* Directions *
Scan the data below and copy each line where "documentclass" occurs.

[Collected data]
>>>>
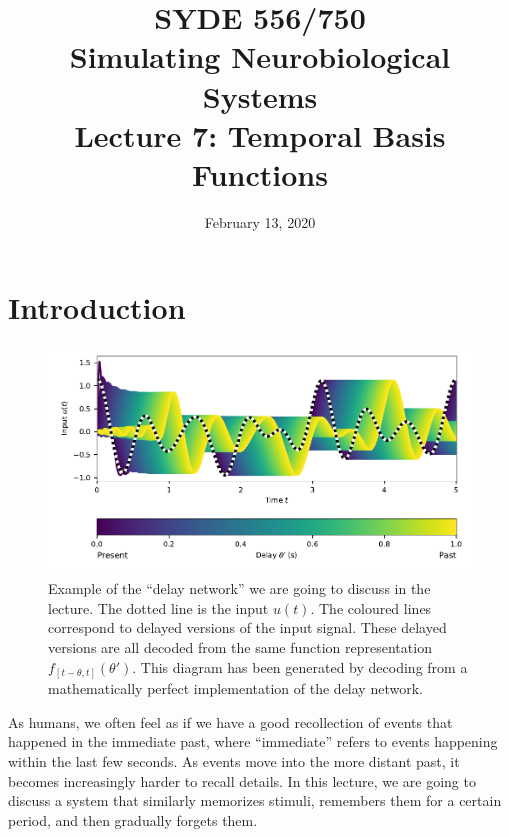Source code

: \documentclass[10pt,letterpaper,oneside]{article}
\date{February 13, 2020}
\title{SYDE 556/750 \\ Simulating Neurobiological Systems \\ Lecture 7: Temporal Basis Functions}
\begin{document}

\section{Introduction}

\begin{figure}[h]
	\centering
	\includegraphics{media/delay_network_decoding.pdf}
	\caption{Example of the \enquote{delay network} we are going to discuss in the lecture. The dotted line is the input $u(t)$. The coloured lines correspond to delayed versions of the input signal. These delayed versions are all decoded from the same function representation $f_{[t - \theta, t]}(\theta')$. This diagram has been generated by decoding from a mathematically perfect implementation of the delay network. }
\end{figure}


As humans, we often feel as if we have a good recollection of events that happened in the immediate past, where \enquote{immediate} refers to events happening within the last few seconds. As events move into the more distant past, it becomes increasingly harder to recall details. In this lecture, we are going to discuss a system that similarly memorizes stimuli, remembers them for a certain period, and then gradually forgets them.
\end{document}
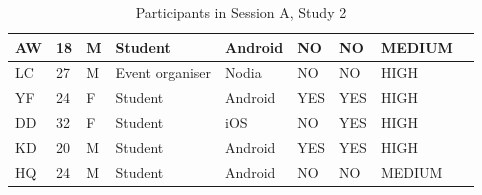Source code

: \begin{table}[H]
{\begin{tabular}{|l|l|l|l|l|l|l|l|l|}
AW       & 18  & M      & Student         & Android                                                         & NO                                                                 & NO                                                                   & MEDIUM                                                       &                                                                    \\ \hline
LC       & 27  & M      & Event organiser & Nodia                                                           & NO                                                                 & NO                                                                   & HIGH                                                         &                                                                    \\ \hline
YF       & 24  & F      & Student         & Android                                                         & YES                                                                & YES                                                                  & HIGH                                                         &                                                                    \\ \hline
DD       & 32  & F      & Student         & iOS                                                             & NO                                                                 & YES                                                                  & HIGH                                                         &                                                                    \\ \hline
KD       & 20  & M      & Student         & Android                                                         & YES                                                                & YES                                                                  & HIGH                                                         &                                                                    \\ \hline
HQ       & 24  & M      & Student         & Android                                                         & NO                                                                 & NO                                                                   & MEDIUM                                                       &                                                                    \\ \hline
\end{tabular}}
\caption{Participants in Session A, Study 2}
\end{table}

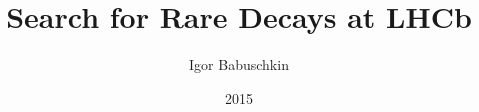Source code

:\documentclass[
  BCOR=12mm,
  parskip=half,
  open=any,
]{tudothesis}
\author{Igor Babuschkin}
\title{Search for Rare \bolddecay{} Decays at LHCb}
\date{2015}
\begin{document}
\frontmatter
\maketitle

\makecorrectorpage


\tableofcontents

\mainmatter


\appendix


\backmatter
\printbibliography

\cleardoublepage

\end{document}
<<<<
* Expected answer *
: \documentclass[10pt,letterpaper,oneside]{article}
:\documentclass[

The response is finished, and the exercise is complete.